• [Data listing]:
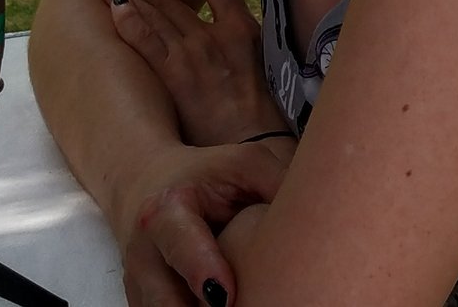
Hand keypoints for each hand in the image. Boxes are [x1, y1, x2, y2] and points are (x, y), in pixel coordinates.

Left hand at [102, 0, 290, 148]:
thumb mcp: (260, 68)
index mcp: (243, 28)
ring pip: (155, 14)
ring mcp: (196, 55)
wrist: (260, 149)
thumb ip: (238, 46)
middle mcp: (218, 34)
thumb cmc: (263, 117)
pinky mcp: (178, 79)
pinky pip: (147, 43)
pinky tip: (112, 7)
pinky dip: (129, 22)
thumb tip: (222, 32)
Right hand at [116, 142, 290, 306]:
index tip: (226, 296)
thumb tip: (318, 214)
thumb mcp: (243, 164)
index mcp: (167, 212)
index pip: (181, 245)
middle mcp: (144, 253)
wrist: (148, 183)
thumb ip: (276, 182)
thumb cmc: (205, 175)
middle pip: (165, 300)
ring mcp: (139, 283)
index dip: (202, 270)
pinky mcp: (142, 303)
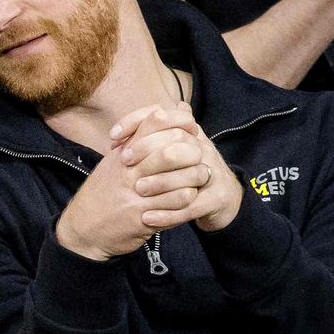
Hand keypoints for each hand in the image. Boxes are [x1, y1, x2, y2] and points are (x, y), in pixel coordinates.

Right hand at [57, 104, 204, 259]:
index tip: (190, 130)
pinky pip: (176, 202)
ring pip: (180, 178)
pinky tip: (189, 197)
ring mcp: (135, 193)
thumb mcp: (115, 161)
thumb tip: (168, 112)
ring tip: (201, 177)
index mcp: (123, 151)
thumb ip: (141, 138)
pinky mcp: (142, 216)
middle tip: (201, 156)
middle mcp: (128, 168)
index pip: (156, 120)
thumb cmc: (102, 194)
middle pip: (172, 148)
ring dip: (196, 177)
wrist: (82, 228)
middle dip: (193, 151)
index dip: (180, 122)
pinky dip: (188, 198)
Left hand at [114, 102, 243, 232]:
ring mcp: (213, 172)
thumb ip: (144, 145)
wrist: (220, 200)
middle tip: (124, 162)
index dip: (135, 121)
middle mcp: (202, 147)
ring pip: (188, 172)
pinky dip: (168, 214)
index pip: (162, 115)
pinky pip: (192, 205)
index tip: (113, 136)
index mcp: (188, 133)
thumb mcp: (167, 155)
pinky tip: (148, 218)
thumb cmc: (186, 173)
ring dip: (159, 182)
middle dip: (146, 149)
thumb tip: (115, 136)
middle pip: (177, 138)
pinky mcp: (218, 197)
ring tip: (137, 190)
...
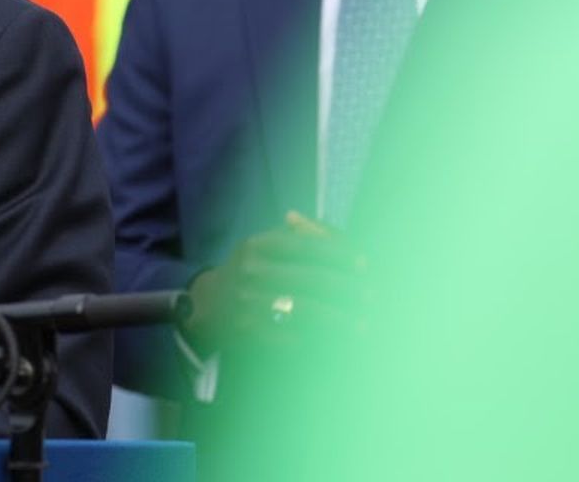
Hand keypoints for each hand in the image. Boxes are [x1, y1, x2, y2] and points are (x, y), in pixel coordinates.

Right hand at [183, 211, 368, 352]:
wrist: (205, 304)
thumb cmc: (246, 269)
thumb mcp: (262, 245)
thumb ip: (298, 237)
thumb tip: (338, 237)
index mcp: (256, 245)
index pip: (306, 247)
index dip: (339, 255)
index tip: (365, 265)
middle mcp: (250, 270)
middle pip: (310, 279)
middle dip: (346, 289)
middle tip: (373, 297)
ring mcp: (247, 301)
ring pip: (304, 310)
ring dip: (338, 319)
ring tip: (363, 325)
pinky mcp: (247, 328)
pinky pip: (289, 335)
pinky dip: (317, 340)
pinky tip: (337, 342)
--
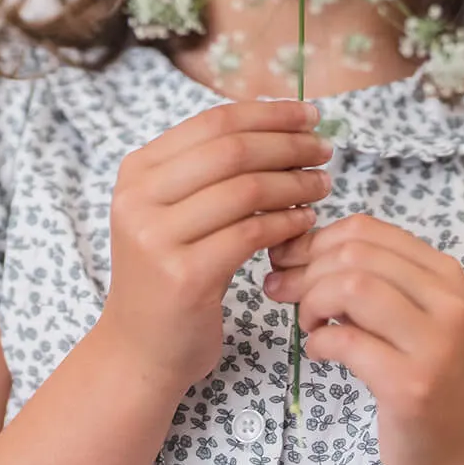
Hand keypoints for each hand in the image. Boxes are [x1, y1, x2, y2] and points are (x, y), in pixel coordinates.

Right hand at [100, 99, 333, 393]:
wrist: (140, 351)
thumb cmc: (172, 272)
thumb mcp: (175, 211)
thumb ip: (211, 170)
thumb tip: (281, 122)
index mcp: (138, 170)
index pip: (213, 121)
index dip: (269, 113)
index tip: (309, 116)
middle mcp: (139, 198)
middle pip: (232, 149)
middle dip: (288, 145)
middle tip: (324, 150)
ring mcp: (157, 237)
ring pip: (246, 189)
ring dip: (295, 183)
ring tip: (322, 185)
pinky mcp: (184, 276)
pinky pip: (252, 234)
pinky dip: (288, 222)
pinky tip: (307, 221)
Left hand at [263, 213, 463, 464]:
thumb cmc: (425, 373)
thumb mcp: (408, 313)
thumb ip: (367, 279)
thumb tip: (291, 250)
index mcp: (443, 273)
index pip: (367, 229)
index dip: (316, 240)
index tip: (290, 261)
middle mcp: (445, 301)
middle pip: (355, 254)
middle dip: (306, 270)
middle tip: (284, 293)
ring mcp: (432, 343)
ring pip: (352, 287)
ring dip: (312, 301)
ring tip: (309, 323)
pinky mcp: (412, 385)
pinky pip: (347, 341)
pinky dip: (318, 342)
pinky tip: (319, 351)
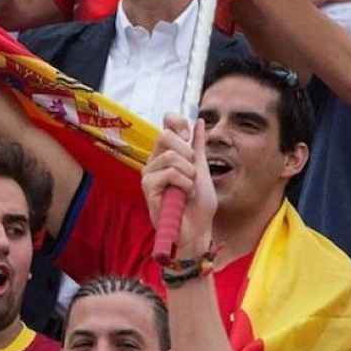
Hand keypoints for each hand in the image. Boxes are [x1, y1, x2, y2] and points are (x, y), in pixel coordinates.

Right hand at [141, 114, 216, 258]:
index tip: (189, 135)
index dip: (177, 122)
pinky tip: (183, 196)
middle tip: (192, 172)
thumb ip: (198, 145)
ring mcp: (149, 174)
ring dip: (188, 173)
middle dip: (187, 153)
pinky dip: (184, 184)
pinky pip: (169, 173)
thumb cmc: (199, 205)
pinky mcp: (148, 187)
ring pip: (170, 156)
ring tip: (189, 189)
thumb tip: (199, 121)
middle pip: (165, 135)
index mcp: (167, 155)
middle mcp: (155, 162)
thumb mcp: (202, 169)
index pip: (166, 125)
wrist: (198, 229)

• [Exercise directions]:
Leaving each picture behind, please give again exactly the lines above from the one with "middle dip: (306, 270)" through the one with "ring pip: (170, 156)", both included, and no others.

• [Problem solution]:
middle dip: (306, 270)
middle tip: (284, 293)
ring mcp: (432, 343)
ring pip: (352, 287)
ring dip: (312, 301)
ring tip: (309, 323)
pinky mcp: (412, 385)
pinky pip: (347, 341)
pinky dip: (318, 342)
pinky tip: (319, 351)
Hand keypoints for each hand in the image. Boxes are [x1, y1, x2, y2] and points are (x, y), in pixel coordinates.

Right hand at [141, 114, 216, 258]:
index tip: (189, 135)
index dip: (177, 122)
pinky tip: (183, 196)
middle tip: (192, 172)
thumb ip: (198, 145)
ring mcp: (149, 174)
ring dip: (188, 173)
middle dip: (187, 153)
pinky dip: (184, 184)
pinky pip: (169, 173)
thumb cmc: (199, 205)
pinky mcp: (148, 187)
ring pip: (170, 156)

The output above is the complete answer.